** DATA FOR REVIEW follows **

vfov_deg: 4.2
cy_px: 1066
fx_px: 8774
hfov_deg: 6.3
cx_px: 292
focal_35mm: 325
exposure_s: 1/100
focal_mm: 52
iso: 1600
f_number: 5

** End of DATA FOR REVIEW **
** DATA FOR REVIEW follows **

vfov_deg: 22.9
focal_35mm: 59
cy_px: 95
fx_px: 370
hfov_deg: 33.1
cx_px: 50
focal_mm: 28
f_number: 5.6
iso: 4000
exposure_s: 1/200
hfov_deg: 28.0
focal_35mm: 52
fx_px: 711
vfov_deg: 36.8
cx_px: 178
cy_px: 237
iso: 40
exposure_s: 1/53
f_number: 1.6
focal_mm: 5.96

** End of DATA FOR REVIEW **

TASK INSTRUCTIONS —
The entries above hold the needed span. Transcribe exactly the lines from the one with "focal_35mm: 59" to the one with "focal_mm: 5.96", both included.

SOLUTION —
focal_35mm: 59
cy_px: 95
fx_px: 370
hfov_deg: 33.1
cx_px: 50
focal_mm: 28
f_number: 5.6
iso: 4000
exposure_s: 1/200
hfov_deg: 28.0
focal_35mm: 52
fx_px: 711
vfov_deg: 36.8
cx_px: 178
cy_px: 237
iso: 40
exposure_s: 1/53
f_number: 1.6
focal_mm: 5.96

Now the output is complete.